OMPA explored the possibility of building its own transmission assets but found that the rules, which Osburn said have been established in large part by major transmission owners, have made the effort difficult.
When it comes to transmission development, “there’s sort of a double standard,” said Osburn, who explained that there doesn’t seem to be uniform criteria for when projects get built for reliability purposes, and when costs can be shared. He also noted the risk of developing assets that might become stranded due to increased development of distributed generation.
“If more and more load is going to be served at the local level, who is going to pay for the transmission system?” asked Osburn.
He brought up FERC’s recent notice of proposed rulemaking regarding transmission incentives, which suggests increases to incentives for transmission owners to build.
“We’re very concerned by that — you don’t need to incentivize folks to build more transmission or to gold-plate it,” said Osburn, who noted that such a move would further increase transmission expenses.
“I personally don’t see a lot of need for incentives for a transmission owner to be in an RTO/ISO or a lot of need for incentives to build new transmission,” said Howard. “Where incentives are needed is with transmission owners to optimize the utilization factor of their transmission assets.”
“If we can have more megawatt-hours flowing over the lines during more hours of the day, we could reduce the cost and provide benefit to our end use customers directly in doing so,” added Howard.

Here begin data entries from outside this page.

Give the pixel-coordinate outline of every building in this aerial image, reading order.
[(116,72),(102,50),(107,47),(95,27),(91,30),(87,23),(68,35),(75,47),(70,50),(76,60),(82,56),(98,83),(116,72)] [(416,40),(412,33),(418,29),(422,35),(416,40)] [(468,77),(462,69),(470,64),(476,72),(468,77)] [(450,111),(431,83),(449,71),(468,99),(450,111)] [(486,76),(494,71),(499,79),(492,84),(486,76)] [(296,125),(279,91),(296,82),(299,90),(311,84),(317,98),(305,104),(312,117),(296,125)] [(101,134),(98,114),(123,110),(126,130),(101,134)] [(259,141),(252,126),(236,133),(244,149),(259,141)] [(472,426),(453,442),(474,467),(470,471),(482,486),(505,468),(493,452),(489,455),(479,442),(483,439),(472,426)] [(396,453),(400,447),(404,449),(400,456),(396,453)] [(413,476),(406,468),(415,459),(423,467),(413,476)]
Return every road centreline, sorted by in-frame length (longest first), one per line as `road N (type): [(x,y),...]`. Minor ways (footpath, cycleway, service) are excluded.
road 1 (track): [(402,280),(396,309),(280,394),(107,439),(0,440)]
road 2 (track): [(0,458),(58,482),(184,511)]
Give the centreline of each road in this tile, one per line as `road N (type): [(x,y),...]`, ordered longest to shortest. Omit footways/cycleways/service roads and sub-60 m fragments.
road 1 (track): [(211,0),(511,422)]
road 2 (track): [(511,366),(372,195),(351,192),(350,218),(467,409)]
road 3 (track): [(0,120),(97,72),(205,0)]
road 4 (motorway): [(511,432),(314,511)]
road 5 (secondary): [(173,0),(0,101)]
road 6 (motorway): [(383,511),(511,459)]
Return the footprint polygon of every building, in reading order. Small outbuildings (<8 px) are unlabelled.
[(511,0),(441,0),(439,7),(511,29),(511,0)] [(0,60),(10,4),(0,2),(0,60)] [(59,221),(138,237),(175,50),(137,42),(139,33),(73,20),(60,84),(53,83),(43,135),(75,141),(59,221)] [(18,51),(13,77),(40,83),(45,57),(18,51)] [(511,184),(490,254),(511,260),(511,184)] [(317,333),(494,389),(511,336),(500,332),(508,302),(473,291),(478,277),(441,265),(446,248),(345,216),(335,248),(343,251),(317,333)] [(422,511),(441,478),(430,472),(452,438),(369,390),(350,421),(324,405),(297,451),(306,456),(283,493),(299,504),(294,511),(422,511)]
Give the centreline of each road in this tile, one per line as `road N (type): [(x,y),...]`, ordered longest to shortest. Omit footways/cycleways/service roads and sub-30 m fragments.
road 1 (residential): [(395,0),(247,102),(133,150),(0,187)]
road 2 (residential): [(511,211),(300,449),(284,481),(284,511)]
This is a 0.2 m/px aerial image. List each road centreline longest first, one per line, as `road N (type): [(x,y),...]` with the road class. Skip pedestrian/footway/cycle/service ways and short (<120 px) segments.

“It’s rarely just one issue that drives the need to expand transmission,” said Kent. “Usually, you have a combination of economic benefits or reduced congestion, as well as reliability benefits or some other quality benefit, such as more renewable generation that could be added.”
Knottek described the cost-benefit analysis of transmission projects as subjective and noted that societal or environmental benefits, such as gaining access to more clean energy, can be weighed differently from community to community.
Kent agreed that evaluating costs and benefits of transmission builds is complex and nuanced, which is why, he said, it is important for utilities to actively participate in the process. “At the end of the day, the just and reasonable standard has gray in it.”
He added that the planning process is helpful in identifying the economic value of projects and the cost-benefit ratio to system users, and that having a planning process helps ensure regional transmission organization funds are being used appropriately to benefit the consumers of the area.
Kent acknowledged that NPPD is a large public power utility, and therefore has the ability to be more engaged within the RTO. He advised that smaller utilities voice their concerns through a state association or joint action agency that can give the issue attention and represent any concerns about transmission costs or planning.
Knottek echoed that many complaints stem from those who do not have a role in transmission planning. “If you are small, you might not have the wherewithal to build transmission or generation; there’s a real benefit to being part of an RTO.”
To stay engaged with a lot of the activity happening at the regional or national levels, Howard said that NCPA is part of the Transmission Access Policy Study group and is an active member of the American Public Power Association. He noted that he’d like to see more involvement by other joint action agencies in the proceedings, and he commended APPA for its efforts to bring various public power parties together and get in front of the Commission.
“Our voice needs to be heard; we need to be at the table. And many times at FERC, we’re not well represented on these cases,” said Howard. “FERC proceedings are complicated and expensive, and the extent to which we can join in with TAPS or APPA is critical.”
“We have to tell these stories and to talk about these costs,” said Osburn. “Not all of these investments come through RTOs. Quite often, they are built by the transmission owner with no oversight, no rate case.”